# TAQTREE - Editorial

Author: Tuan Anh
Tester: Gedi Zheng
Editorialist: Praveen Vaka and Praveen Dhinwa

Medium

### PREREQUISITES:

graph theory, dfs order, heavy light decomposition

### PROBLEM:

Given a weighted tree of N nodes. You have to perform following operations on it.

• Update the weight of edge with new value c.
• Find out the distance between node u and v.

### QUICK EXPLANATION:

• For solving subtask 1, You can use brute force solution by answering each query in O(N).

• For solving subtask 2, you have to either use heavy light decomposition of tree or you can use dfs order property
and maintain a segment tree/ binary indexed tree to answer the queries.

### EXPLANATION:

For solving subtask 1, you can simply use brute force. For that first we will do a dfs to find out parent child relationship.
Then using that information, we can find the LCA (Lowest Common Ancestor) of the tree in O(Height of Tree).
After finding LCA, we can divide the query into two parts and solve the two parts of the query individually in O(Height of Tree).

Time Complexity
So overall, each query will be performed in O(Height of Tree) which can be O(N) in the worst case. Note that if our tree is randomly
generated, then average height will be O(log N). But test cases were smartly designed to make sure to have O(N) in the worst case.

# Subtask 2 (dfs order property Solution)

There is only one path (without repeating edges) between any two given nodes in a tree hence that is the shortest path.
For any two given nodes u and v this path will be the path from u to lca(u,v) followed by lca(u,v) to v or vice-versa.
So we have dist(u,v) = dist(root,u) + dist(root,v) - 2*dist(root, lca(u,v))

The lca information can be computed efficiently using the techniques mentioned here

So if we are able to compute the distance from root to any node efficiently under the changes of query type I we can solve this problem.

If we increase the cost of the edge (u,v) (u being closer to the root than v) by c then dist(root,x) is increased by c
for every x (including v) in the sub tree rooted at v.
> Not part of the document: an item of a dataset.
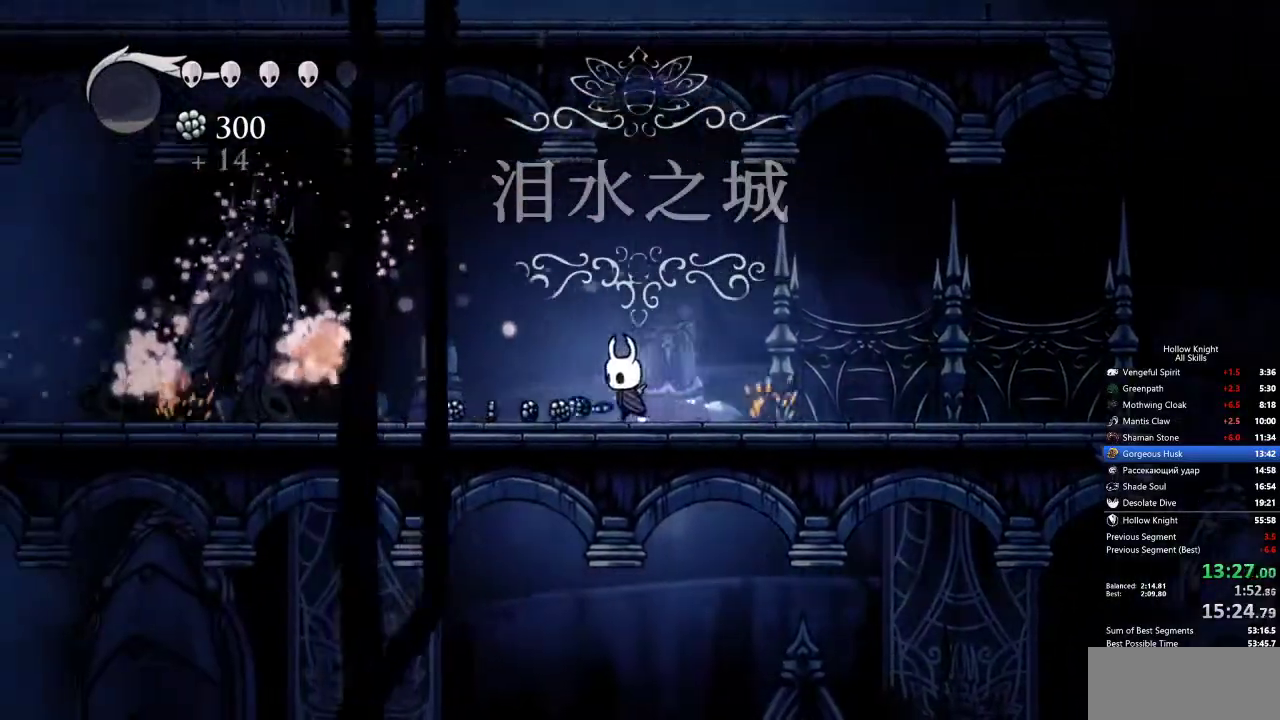
{"keys": ["left"], "events": [[33, "dash", "down"], [133, "dash", "up"]]}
To solve this efficiently we will sort the nodes of the tree in the dfs
order and use a segment tree to increase the values of a range of numbers.

dfs order property
Note that in a dfs order the nodes of a sub tree always appear contiguously. Let us see this by an example.

Consider the following tree

1 → 5, 6, 7
5 → 2, 4, 8
6 → 3
7 → 13, 9
4 → 10, 11

If we write down the nodes in dfs order we will get
1, 5, 2, 4, 10, 11, 8, 6, 3, 7, 13, 9

We can see that the nodes of a sub tree always appear contiguously. So if we can keep track of the start and end point of the range for
a subtree we can update the ranges in our segment tree.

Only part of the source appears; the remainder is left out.